There are many possible solutions to this exercise and any solution that results in the same outcome (workbook and logfile) is valid. The key challenge is to use an object-oriented approach with at least one class inheriting from another class.

Homework

  • HOMEWORK 1: Implement the Parker-Wong correction [WP06] for the Meyer-Peter and Müller [MPM48] formula:\(\Phi_{b,pw} \approx 4.93 \cdot (\tau_{x} - \tau_{x,cr})^{1.6}\).
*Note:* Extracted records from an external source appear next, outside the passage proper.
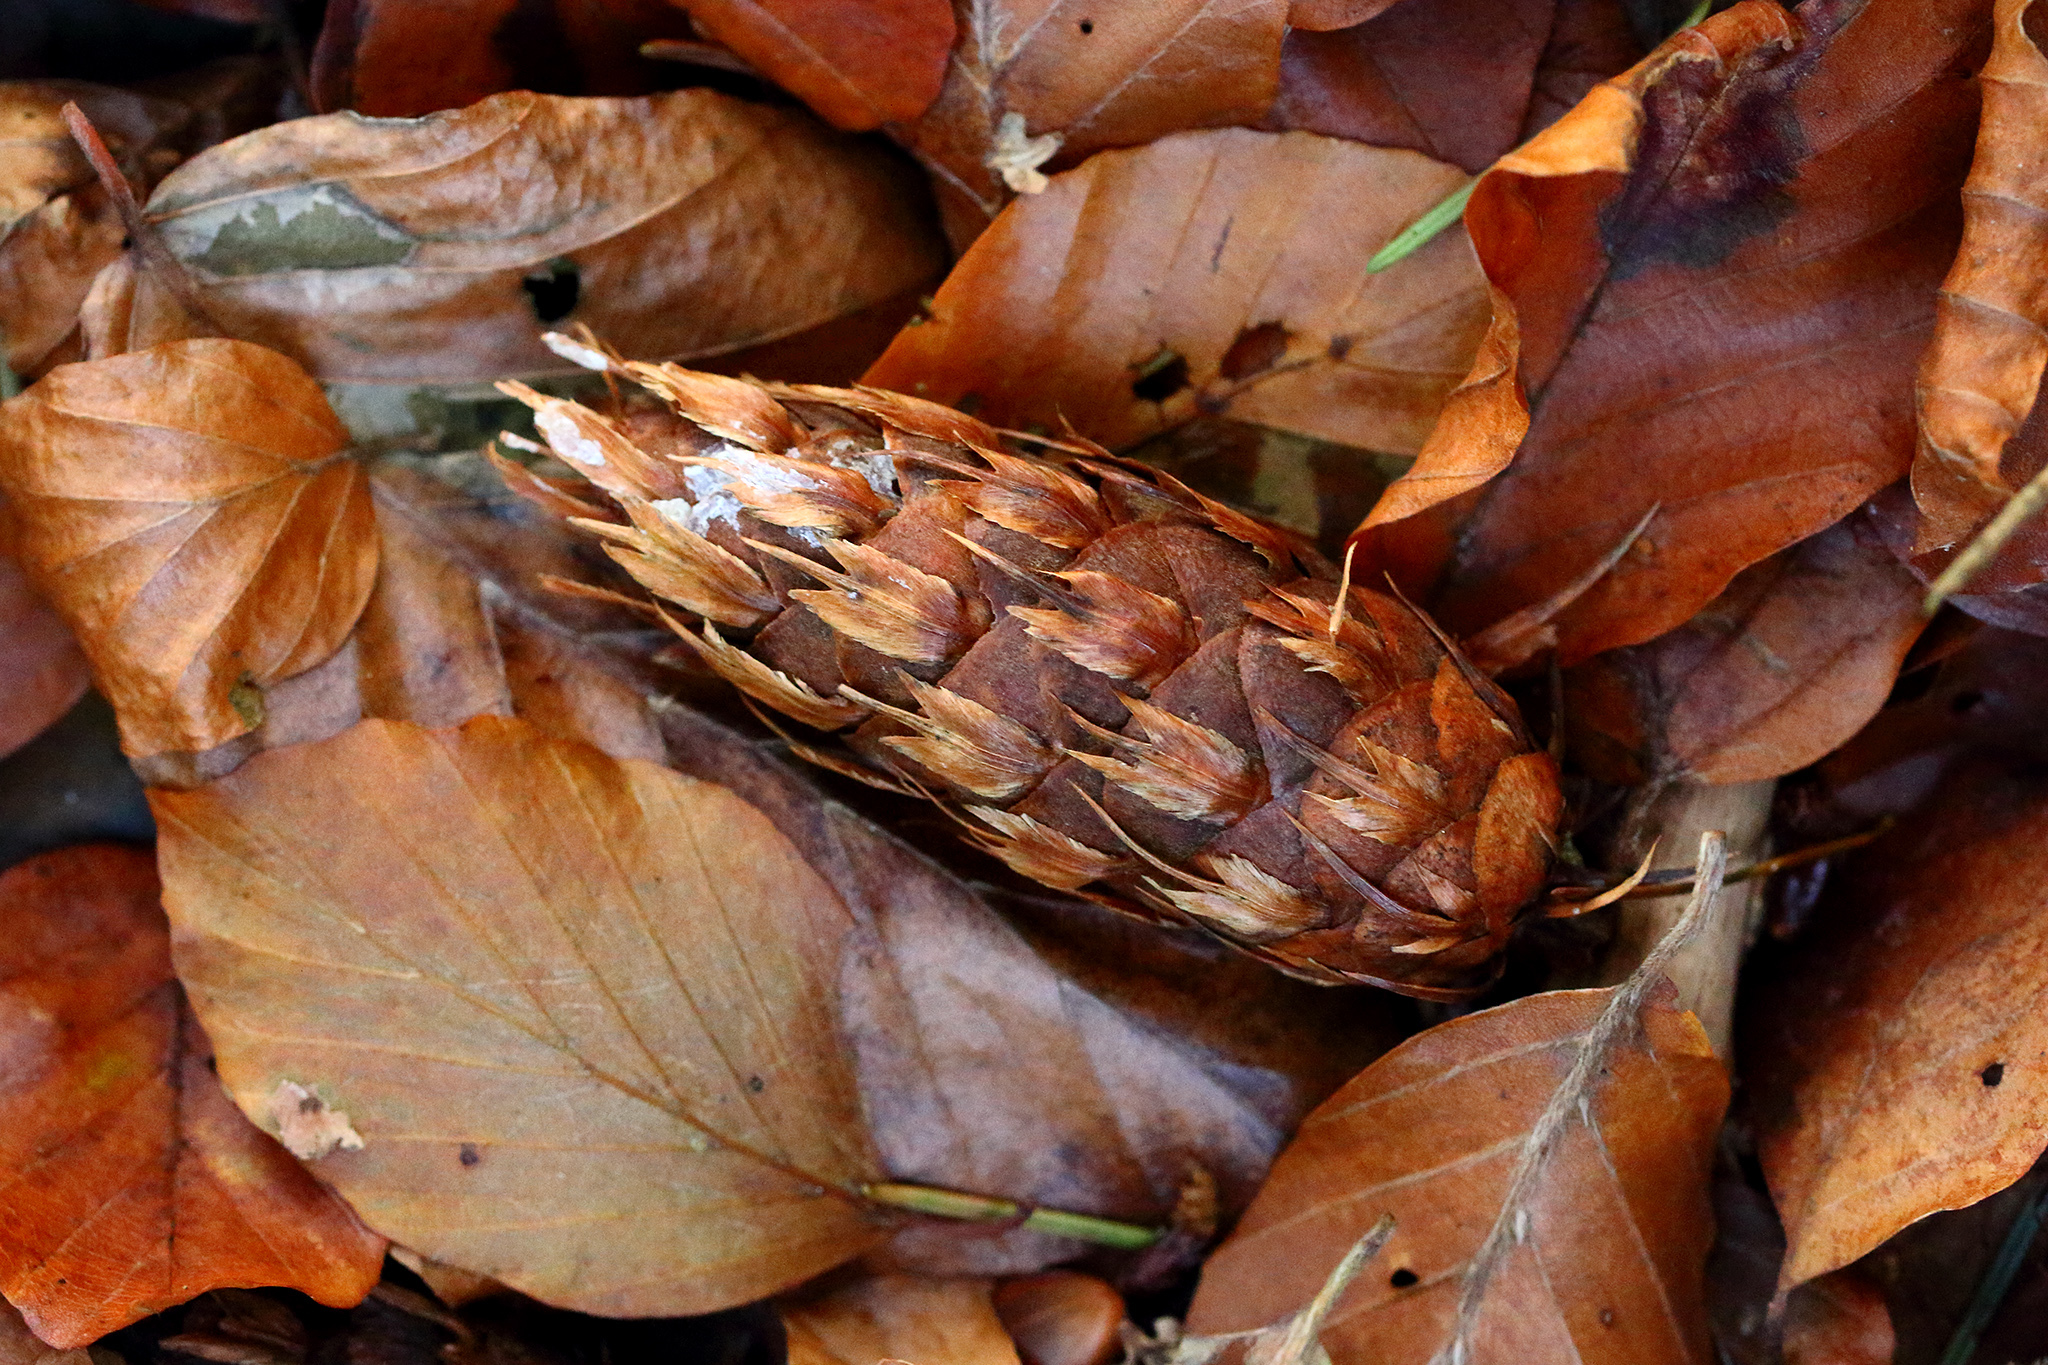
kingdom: Plantae
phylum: Tracheophyta
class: Pinopsida
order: Pinales
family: Pinaceae
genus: Pseudotsuga
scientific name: Pseudotsuga menziesii
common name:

Implement the formula in the MPM class either use an optional keyword argument in compute_phi or a new method.

  • HOMEWORK 2: Use the openpyxl library to add a background color to the headers of output tables.

  • HOMEWORK 3: Choose and extract 3 profiles from mpm_results and plot the dimensional Bedload transport \(Q_{b}\) (y-axis) against the discharge \(q\) (x-axis).